Add an explicit section to the architecture doc covering these. They are stability features even when they don't fire.
---
## 8. Medium: dev logging interceptor
Logging every successful response in dev is fine, but two small upgrades:
1. **Sample or summarize** rather than logging full `data` payloads. Large list responses make the console unusable and hide the actual interesting events. `console.debug` (silenced by default in DevTools) is often a better choice than `console.log`.
2. **Guard against accidental production leakage** with a build-time assertion, not just `import.meta.env.DEV`. A misconfigured deploy that ships dev mode to production would log user data into browser consoles — minor but real privacy/compliance concern.
---
## 9. Low: polling intervals are scattered magic numbers
`10s`, `30s`, `30s`, `60s`, `60s` across five files. None are configurable. None share a constant. If product asks "can we double polling intervals across the board for a load test?", the answer requires touching five files and hoping you found them all.
Centralize:
```ts
// fe0/src/shared/config/polling.ts
export const POLL_INTERVALS = {
adminInbox: 10_000,
notificationsCount: 60_000,
notificationsList: 60_000,
adminOverview: 30_000,
aiHealth: 30_000,
} as const;
```
Bonus: makes it trivial to make them env-configurable later, and gives ops a single place to tune under load.
---
## 10. Low: thundering herd / no jitter
All polls fire at fixed intervals from mount time. With many admins logging in around the same wall-clock window (start of shift, morning standup), poll cycles tend to align. Adding ±1020% jitter to intervals smooths backend load with zero UX cost:
```ts
const jitter = (ms: number) => ms * (0.9 + Math.random() * 0.2);
refetchInterval: jitter(10_000)
```
Worth doing once you have more than a handful of concurrent admins.
---
## Suggested order of work
A pragmatic sequencing if the team can only do this incrementally:
1. **This week** — Delete one of the two `App.tsx` files.
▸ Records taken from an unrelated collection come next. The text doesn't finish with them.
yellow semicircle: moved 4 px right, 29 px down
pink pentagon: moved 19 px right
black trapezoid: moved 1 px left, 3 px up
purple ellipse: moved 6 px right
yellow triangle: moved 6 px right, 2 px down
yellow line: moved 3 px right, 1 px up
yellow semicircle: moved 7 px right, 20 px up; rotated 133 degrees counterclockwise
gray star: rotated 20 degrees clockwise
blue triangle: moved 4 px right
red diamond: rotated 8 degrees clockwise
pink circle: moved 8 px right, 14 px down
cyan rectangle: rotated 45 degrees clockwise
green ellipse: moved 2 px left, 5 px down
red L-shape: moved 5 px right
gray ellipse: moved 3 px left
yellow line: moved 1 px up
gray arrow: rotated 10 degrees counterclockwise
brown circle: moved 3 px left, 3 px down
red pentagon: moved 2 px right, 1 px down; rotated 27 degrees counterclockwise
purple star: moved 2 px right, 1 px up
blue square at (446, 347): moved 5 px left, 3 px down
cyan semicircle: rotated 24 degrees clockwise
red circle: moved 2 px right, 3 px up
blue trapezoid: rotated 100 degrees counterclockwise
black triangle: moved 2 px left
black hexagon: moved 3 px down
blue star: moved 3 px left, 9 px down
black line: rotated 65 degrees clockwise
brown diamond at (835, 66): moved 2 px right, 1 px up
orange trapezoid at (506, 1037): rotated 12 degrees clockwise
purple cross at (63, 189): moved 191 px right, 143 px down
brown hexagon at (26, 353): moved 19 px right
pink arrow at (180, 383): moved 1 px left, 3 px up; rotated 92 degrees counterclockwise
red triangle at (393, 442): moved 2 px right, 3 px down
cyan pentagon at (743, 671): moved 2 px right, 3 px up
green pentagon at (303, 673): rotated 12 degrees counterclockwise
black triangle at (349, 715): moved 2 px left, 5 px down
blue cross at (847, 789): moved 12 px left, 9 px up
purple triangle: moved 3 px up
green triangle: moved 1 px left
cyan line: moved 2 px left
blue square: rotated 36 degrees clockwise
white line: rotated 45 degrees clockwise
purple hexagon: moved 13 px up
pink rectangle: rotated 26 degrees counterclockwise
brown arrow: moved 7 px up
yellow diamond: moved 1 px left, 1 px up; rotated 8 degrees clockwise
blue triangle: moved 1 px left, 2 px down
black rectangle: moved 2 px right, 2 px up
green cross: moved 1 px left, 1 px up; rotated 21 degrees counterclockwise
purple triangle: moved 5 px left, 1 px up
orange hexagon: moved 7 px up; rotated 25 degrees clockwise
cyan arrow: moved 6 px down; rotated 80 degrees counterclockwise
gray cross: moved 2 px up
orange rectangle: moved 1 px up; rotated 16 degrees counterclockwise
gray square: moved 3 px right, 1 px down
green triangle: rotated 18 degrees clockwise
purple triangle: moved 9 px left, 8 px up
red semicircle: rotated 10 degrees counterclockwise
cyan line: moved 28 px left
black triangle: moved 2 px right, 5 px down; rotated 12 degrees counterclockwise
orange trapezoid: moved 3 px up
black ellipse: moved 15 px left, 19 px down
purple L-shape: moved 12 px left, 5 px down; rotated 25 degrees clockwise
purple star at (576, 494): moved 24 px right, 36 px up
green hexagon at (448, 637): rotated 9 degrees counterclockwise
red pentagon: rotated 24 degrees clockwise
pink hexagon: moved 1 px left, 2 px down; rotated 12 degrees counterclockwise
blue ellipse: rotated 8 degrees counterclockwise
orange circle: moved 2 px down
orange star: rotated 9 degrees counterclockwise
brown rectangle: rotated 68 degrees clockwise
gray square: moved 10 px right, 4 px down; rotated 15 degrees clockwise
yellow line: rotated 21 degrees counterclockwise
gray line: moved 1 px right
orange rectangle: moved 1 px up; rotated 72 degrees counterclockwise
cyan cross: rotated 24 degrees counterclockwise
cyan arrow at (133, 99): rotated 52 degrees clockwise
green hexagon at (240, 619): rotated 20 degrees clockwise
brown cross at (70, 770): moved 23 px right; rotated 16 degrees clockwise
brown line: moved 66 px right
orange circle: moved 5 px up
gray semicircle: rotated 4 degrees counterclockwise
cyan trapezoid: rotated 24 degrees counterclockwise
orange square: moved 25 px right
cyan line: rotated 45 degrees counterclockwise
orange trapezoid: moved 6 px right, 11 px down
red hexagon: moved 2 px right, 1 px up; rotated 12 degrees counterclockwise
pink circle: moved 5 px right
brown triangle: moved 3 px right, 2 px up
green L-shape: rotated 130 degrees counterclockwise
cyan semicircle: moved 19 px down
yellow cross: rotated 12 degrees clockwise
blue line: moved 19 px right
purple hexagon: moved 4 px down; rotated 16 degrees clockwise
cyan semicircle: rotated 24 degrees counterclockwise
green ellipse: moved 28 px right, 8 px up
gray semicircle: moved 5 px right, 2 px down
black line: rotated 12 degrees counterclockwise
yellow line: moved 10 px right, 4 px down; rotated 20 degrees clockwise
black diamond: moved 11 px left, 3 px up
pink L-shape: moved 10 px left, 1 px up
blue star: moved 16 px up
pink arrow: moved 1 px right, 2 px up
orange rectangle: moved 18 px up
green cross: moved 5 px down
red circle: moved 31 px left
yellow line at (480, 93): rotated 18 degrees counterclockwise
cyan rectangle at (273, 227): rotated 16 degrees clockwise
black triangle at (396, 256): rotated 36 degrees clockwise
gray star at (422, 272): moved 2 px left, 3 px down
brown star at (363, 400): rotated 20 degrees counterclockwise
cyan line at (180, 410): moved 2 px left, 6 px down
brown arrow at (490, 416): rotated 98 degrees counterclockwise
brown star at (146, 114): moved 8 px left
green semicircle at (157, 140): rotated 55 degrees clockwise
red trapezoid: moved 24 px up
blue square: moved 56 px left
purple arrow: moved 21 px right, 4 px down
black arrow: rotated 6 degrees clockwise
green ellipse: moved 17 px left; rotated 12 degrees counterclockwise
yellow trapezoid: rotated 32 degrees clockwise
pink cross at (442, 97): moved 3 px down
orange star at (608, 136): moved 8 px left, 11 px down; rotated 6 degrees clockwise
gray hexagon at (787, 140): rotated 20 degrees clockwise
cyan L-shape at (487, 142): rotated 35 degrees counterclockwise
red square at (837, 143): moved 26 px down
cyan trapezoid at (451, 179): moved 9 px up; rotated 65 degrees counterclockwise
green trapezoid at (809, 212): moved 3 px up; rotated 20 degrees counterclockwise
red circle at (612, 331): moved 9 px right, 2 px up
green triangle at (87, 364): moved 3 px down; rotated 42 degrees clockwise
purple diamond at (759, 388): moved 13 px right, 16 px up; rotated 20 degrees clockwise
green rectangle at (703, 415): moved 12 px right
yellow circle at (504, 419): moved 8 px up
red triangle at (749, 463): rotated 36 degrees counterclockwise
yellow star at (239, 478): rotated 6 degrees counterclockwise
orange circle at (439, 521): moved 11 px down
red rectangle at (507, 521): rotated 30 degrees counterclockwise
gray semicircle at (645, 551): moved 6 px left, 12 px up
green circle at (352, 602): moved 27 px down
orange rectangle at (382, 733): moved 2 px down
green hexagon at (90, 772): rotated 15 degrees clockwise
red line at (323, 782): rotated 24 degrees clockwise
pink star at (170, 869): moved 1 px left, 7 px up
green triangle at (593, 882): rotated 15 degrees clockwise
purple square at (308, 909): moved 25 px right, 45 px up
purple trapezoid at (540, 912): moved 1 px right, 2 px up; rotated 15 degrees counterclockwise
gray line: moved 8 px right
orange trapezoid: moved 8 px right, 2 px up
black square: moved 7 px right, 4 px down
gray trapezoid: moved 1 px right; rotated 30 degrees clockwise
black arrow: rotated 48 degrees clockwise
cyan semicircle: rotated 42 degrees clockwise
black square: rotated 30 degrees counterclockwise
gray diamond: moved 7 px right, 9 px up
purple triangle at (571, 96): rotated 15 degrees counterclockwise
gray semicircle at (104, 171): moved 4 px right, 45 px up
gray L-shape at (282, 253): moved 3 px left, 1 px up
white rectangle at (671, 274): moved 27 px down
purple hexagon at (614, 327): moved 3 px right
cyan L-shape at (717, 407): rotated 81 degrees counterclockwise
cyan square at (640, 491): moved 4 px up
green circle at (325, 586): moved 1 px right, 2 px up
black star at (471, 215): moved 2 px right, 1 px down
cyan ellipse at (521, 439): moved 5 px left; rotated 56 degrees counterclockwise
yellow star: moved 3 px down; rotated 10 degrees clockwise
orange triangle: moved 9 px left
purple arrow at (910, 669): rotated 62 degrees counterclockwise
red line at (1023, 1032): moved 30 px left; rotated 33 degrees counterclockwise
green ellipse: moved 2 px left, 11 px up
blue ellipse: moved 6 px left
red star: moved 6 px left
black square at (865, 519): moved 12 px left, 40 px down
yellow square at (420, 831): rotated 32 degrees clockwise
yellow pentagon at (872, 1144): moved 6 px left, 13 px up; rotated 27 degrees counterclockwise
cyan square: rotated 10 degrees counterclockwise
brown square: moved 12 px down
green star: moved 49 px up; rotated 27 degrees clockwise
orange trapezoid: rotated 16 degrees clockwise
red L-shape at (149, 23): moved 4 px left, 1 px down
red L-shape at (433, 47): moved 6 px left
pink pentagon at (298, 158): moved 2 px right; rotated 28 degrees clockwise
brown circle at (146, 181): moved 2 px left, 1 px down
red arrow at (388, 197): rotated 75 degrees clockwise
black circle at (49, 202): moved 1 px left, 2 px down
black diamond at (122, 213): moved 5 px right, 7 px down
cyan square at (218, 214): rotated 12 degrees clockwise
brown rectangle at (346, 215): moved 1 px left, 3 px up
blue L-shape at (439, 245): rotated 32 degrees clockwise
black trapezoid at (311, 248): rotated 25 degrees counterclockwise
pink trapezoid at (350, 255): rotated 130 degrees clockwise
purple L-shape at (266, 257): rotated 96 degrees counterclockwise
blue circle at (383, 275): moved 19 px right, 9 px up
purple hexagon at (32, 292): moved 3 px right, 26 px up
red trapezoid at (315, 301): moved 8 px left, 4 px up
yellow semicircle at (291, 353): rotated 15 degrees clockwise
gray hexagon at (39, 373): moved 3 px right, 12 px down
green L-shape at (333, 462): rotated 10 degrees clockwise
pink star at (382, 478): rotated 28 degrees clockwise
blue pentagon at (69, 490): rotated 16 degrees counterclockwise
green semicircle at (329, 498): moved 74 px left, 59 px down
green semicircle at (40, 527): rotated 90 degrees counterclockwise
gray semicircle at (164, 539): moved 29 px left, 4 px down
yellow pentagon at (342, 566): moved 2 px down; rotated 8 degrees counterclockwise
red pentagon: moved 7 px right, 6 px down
Set explicit `QueryClient` defaults. (Items 1.)
2. **Next sprint** — Audit `isFetching` consumers; introduce visibility-aware polling helper; replace `"always"` with `true`. (Items 2, 3, 4.)
3. **Following sprint** — Centralize polling intervals; document retry/timeout/auth policy and implement gaps; verify query key stability. (Items 5, 7, 9.)
4. **Quarter horizon** — Converge admin and council on one refresh strategy (invalidation primary, slow poll as safety net). Consider SSE if/when realtime becomes a product ask. (Item 6.)
---
## What's already good
To be fair to the existing design — the document describes several decisions that are correct and worth preserving:
- `placeholderData: (previous) => previous` to avoid table flicker is the right call.
- Invalidating `notifications-unread-count` after mutations rather than waiting for the next poll tick is exactly the pattern more of the app should follow.
- A single shared `apiClient` is a good foundation; the issues above are about what to put on top of it, not about replacing it.
- Documenting local-vs-cloud behavioral differences (latency hiding `isFetching` bugs) is the kind of institutional knowledge that usually only lives in people's heads. Keep doing this.
The bones are fine. The work is mostly about removing implicit behavior, consolidating duplicated patterns, and making polling polite.